Saved entries

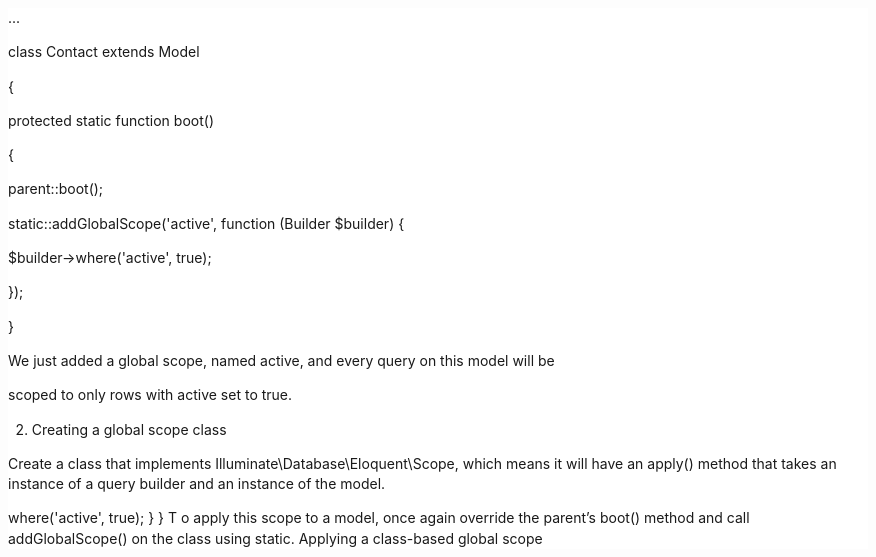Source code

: ...

class Contact extends Model

{

protected static function boot()

{

parent::boot();

static::addGlobalScope('active', function (Builder $builder) {

$builder->where('active', true);

});

}

We just added a global scope, named active, and every query on this model will be

scoped to only rows with active set to true.

2. Creating a global scope class
 
Create a class that implements
 Illuminate\Database\Eloquent\Scope, 
which means it will have an apply() method that
 takes an instance of a query builder and an instance of the model.

<?php

namespace App\Scopes;

use Illuminate\Database\Eloquent\Scope;

use Illuminate\Database\Eloquent\Model;

use Illuminate\Database\Eloquent\Builder;


class ActiveScope implements Scope

{

public function apply(Builder $builder, Model $model)

{

return $builder->where('active', true);

}

}

T
o apply this scope to a model, once again override the parent’s boot() method and call
 addGlobalScope() on the class using static.

Applying a class-based global scope

<?php

use App\Scopes\ActiveScope;
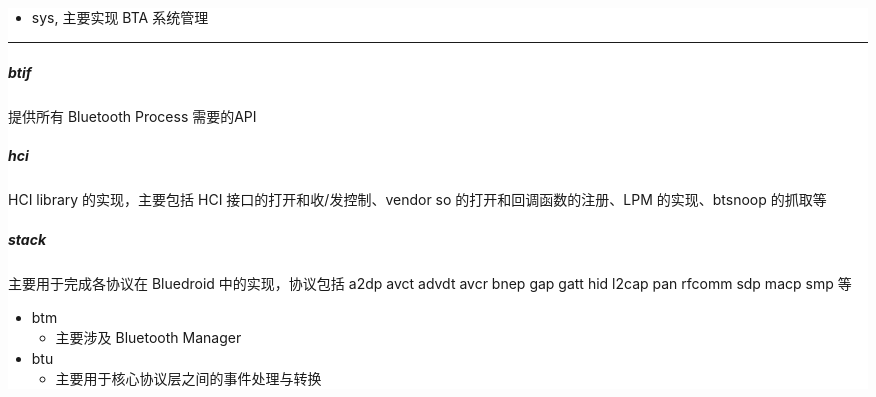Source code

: - sys, 主要实现 BTA 系统管理

---

##### **btif**

提供所有 Bluetooth Process 需要的API

##### **hci**

HCI library 的实现，主要包括 HCI 接口的打开和收/发控制、vendor so 的打开和回调函数的注册、LPM 的实现、btsnoop 的抓取等

##### **stack**

主要用于完成各协议在 Bluedroid 中的实现，协议包括 a2dp
avct advdt avcr bnep gap gatt hid l2cap pan rfcomm sdp macp smp 等

- btm
  - 主要涉及 Bluetooth Manager
- btu
  - 主要用于核心协议层之间的事件处理与转换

* **What you will do**
The range to print runs from the line with "use Illuminate\Database\Eloquent\Builder;" through the last line of the entries, both included; keep it exact and skip the pictures.

* **Task solution**
use Illuminate\Database\Eloquent\Builder;


class ActiveScope implements Scope

{

public function apply(Builder $builder, Model $model)

{

return $builder->where('active', true);

}

}

T
o apply this scope to a model, once again override the parent’s boot() method and call
 addGlobalScope() on the class using static.

Applying a class-based global scope

<?php

use App\Scopes\ActiveScope;
Source code

: - sys, 主要实现 BTA 系统管理

---

##### **btif**

提供所有 Bluetooth Process 需要的API

##### **hci**

HCI library 的实现，主要包括 HCI 接口的打开和收/发控制、vendor so 的打开和回调函数的注册、LPM 的实现、btsnoop 的抓取等

##### **stack**

主要用于完成各协议在 Bluedroid 中的实现，协议包括 a2dp
avct advdt avcr bnep gap gatt hid l2cap pan rfcomm sdp macp smp 等

- btm
  - 主要涉及 Bluetooth Manager
- btu
  - 主要用于核心协议层之间的事件处理与转换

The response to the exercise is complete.